# Assignment
For the entries below, copy exactly the line that contains "left eye: (915, 417)" through the line that contains "left shoulder: (132, 272)", both ends included, and exclude all pictures.

# Images with localized body landmarks
((
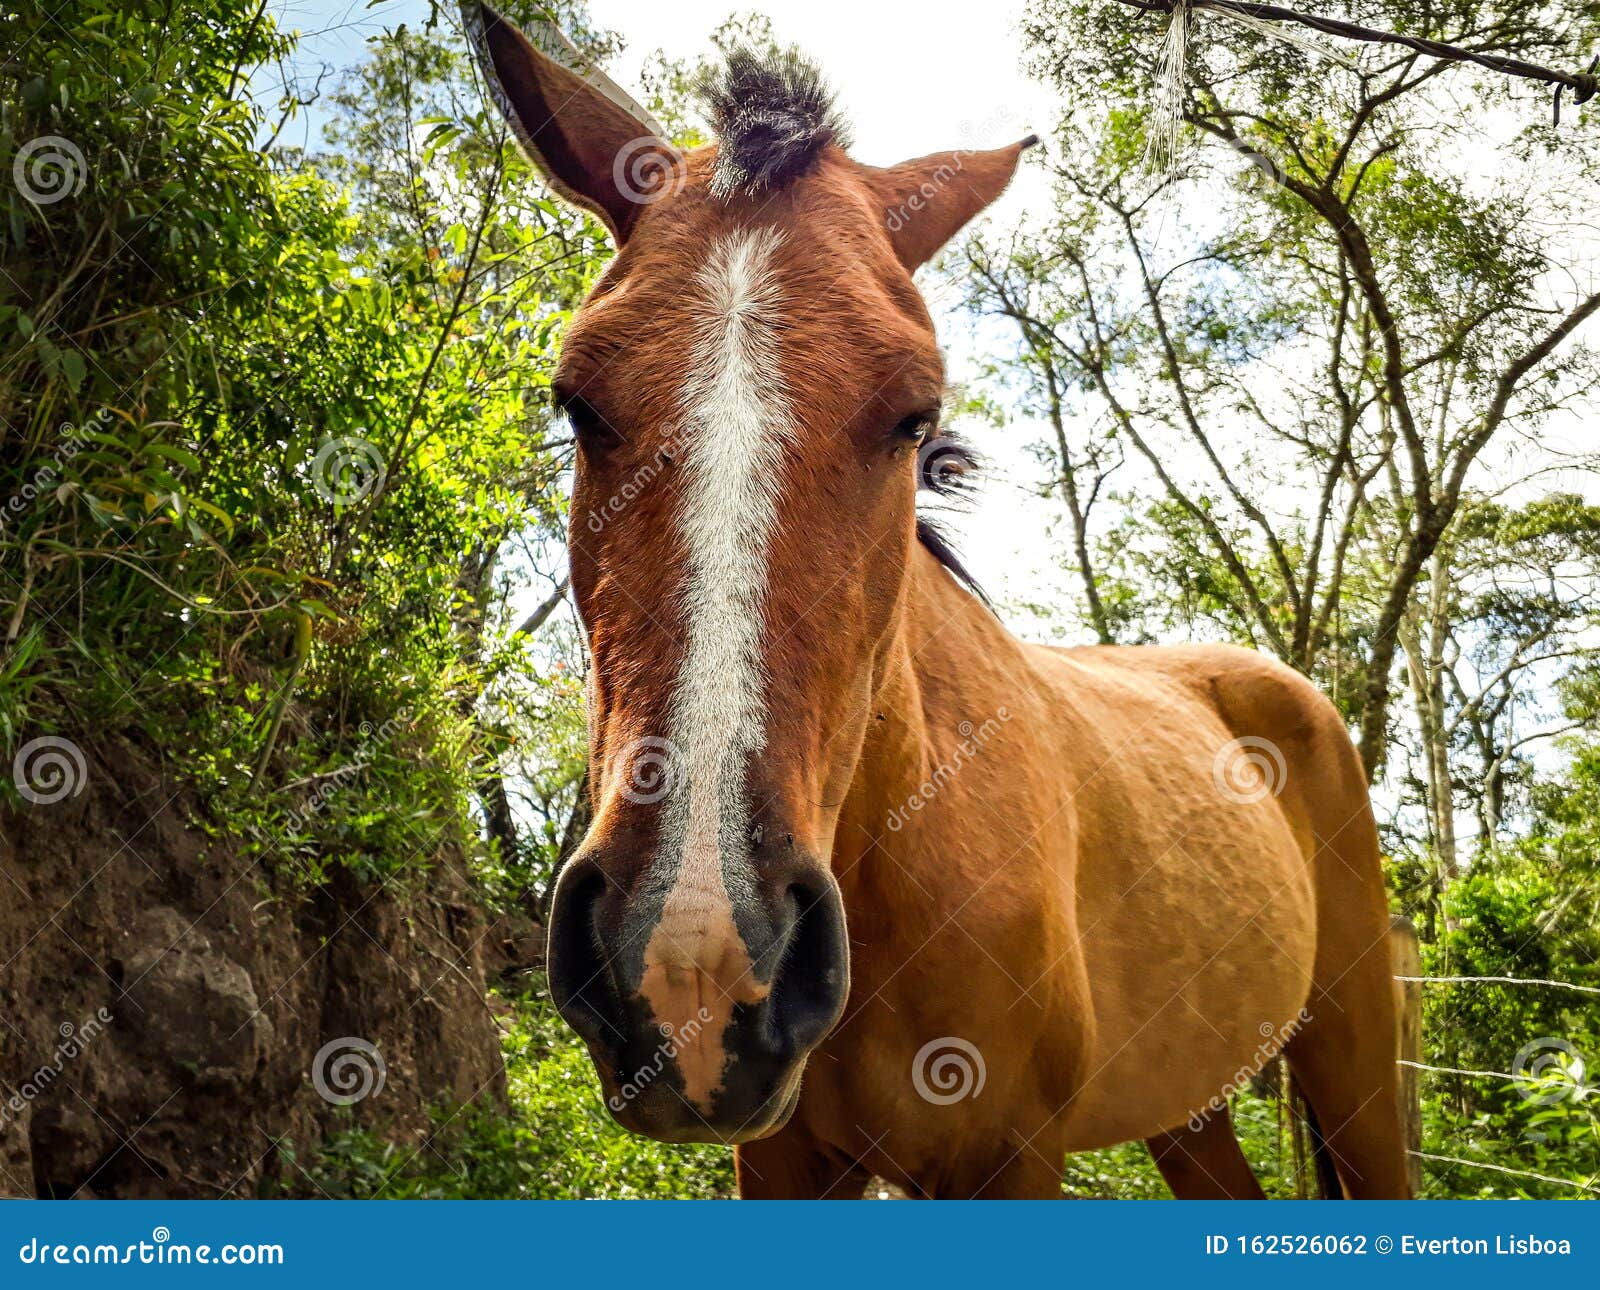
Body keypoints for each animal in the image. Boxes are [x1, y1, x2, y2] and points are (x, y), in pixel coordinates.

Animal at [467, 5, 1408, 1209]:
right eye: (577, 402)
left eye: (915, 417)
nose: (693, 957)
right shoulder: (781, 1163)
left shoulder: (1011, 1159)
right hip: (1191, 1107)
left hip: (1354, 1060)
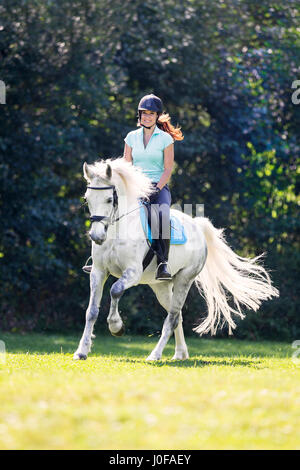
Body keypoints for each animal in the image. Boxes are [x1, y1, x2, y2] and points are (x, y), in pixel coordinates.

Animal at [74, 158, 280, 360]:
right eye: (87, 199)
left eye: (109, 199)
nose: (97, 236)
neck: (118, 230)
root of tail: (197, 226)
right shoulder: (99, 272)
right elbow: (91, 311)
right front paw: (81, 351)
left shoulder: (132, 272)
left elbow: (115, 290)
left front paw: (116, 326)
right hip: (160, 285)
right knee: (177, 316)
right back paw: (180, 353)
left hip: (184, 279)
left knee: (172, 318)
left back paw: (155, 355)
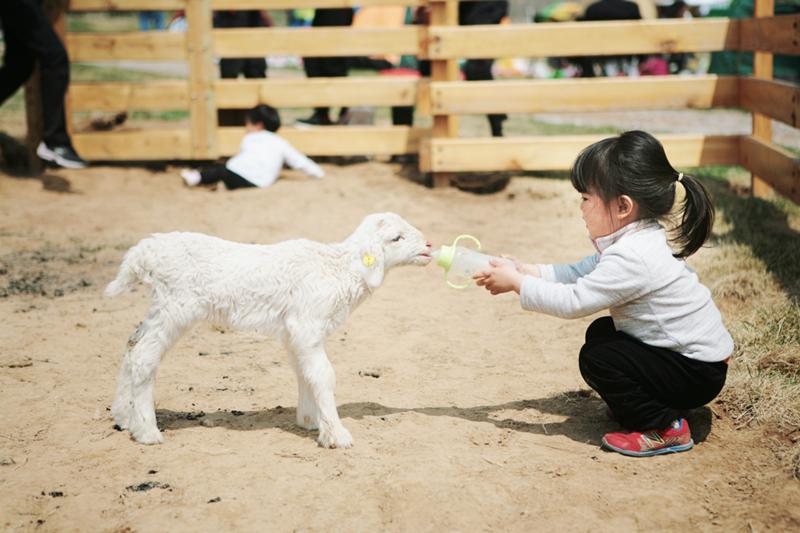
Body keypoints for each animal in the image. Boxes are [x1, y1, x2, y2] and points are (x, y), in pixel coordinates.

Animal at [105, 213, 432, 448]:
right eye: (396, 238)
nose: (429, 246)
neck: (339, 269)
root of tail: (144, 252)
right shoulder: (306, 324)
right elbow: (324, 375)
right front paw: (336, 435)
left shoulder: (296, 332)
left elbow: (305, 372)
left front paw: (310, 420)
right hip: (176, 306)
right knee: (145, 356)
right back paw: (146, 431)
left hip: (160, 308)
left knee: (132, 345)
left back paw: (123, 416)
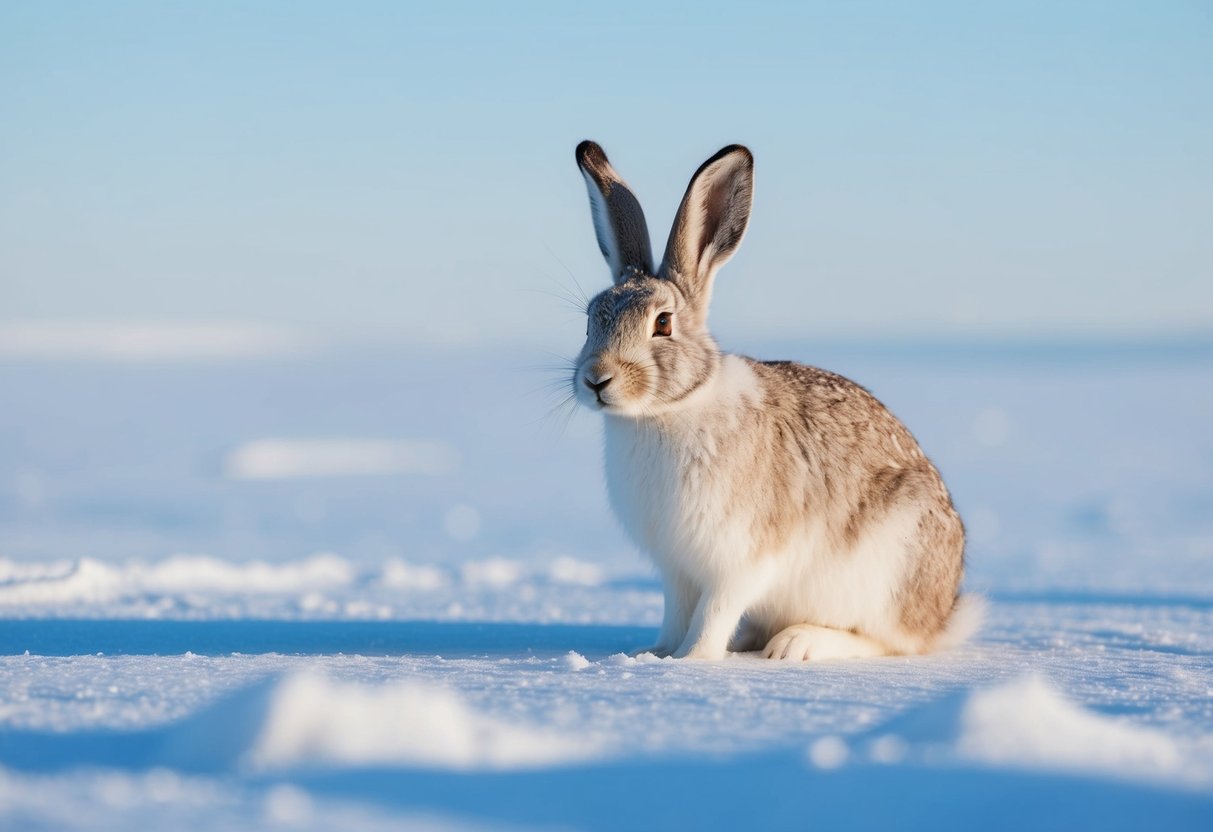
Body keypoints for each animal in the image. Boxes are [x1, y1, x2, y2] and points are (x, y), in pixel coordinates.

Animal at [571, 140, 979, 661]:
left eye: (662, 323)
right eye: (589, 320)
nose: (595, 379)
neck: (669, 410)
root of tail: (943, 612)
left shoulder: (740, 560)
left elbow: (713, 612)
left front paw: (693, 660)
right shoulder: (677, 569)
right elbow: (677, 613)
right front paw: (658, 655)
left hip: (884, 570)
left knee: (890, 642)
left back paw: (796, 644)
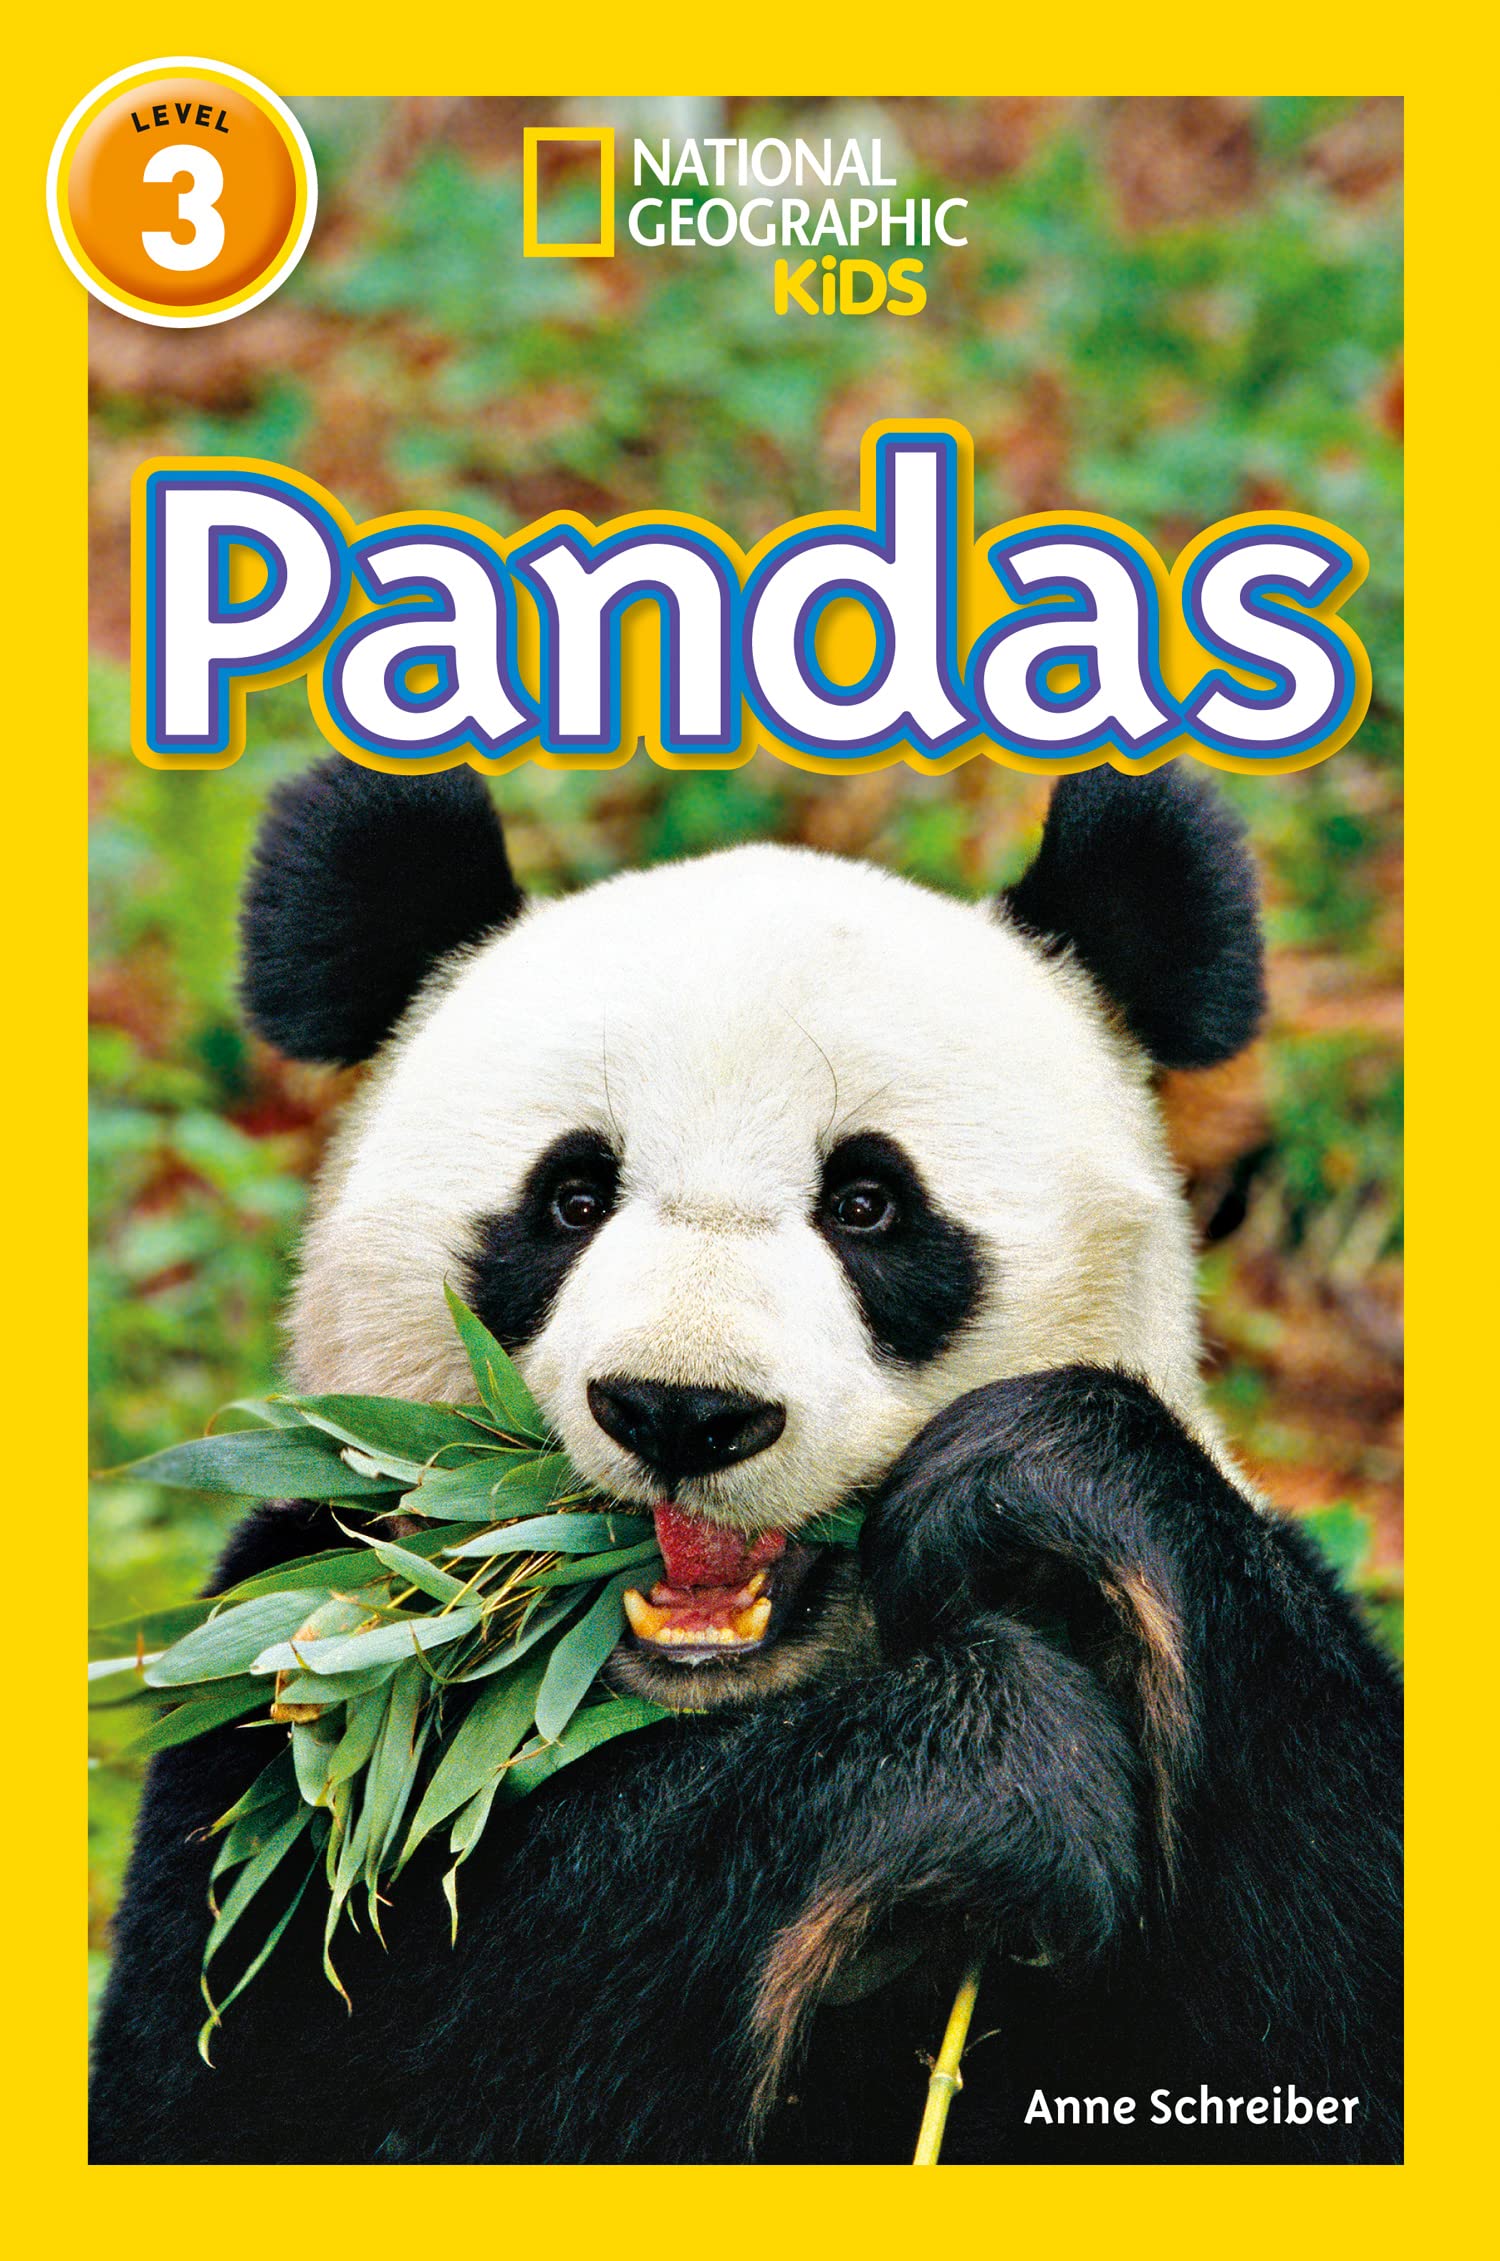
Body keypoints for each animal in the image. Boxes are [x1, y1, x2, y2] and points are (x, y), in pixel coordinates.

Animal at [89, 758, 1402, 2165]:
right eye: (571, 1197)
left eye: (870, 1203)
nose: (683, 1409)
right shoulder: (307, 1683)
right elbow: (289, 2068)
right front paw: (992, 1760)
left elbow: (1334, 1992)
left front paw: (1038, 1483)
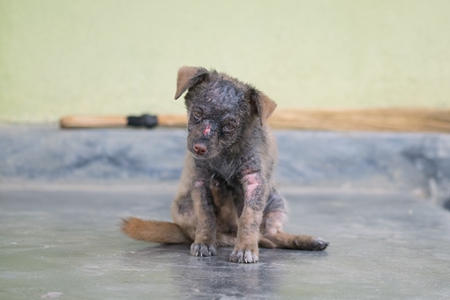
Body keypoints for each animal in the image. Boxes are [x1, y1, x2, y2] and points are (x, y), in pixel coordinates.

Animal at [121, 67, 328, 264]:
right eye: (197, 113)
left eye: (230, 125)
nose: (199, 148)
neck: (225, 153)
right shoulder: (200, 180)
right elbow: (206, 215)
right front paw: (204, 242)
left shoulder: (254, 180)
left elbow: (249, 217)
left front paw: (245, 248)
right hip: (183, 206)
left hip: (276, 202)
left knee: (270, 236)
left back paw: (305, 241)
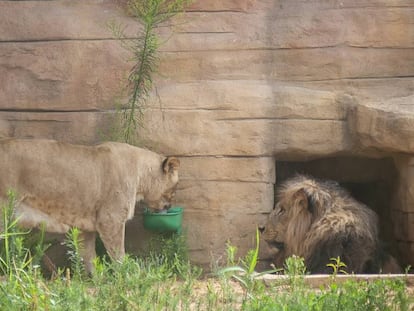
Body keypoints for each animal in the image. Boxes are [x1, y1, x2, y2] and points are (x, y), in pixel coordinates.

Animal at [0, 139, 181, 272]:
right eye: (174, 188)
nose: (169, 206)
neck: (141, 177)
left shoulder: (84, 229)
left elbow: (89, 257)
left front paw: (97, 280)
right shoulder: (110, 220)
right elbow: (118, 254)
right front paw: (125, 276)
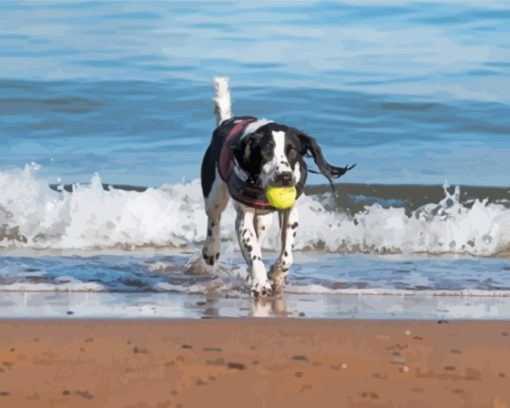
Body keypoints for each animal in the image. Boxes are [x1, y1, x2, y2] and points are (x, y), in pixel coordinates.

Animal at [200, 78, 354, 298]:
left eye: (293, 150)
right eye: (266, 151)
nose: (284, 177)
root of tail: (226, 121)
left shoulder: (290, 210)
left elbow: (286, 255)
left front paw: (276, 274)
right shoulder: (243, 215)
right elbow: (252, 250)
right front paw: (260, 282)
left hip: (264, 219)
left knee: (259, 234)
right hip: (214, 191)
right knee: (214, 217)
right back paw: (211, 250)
))
# Task response
left eye: (915, 417)
nose: (693, 957)
right shoulder: (781, 1163)
left shoulder: (1011, 1159)
right hip: (1191, 1107)
left hip: (1354, 1060)
Body keypoints for each animal in the image. Boxes are [x1, y1, x2, y2] and points are (x, y), in pixel coordinates.

Animal at [74, 158, 280, 360]:
right eye: (87, 199)
left eye: (109, 199)
nose: (97, 236)
neck: (118, 230)
root of tail: (197, 226)
right shoulder: (99, 272)
right elbow: (91, 311)
right front paw: (81, 351)
left shoulder: (132, 272)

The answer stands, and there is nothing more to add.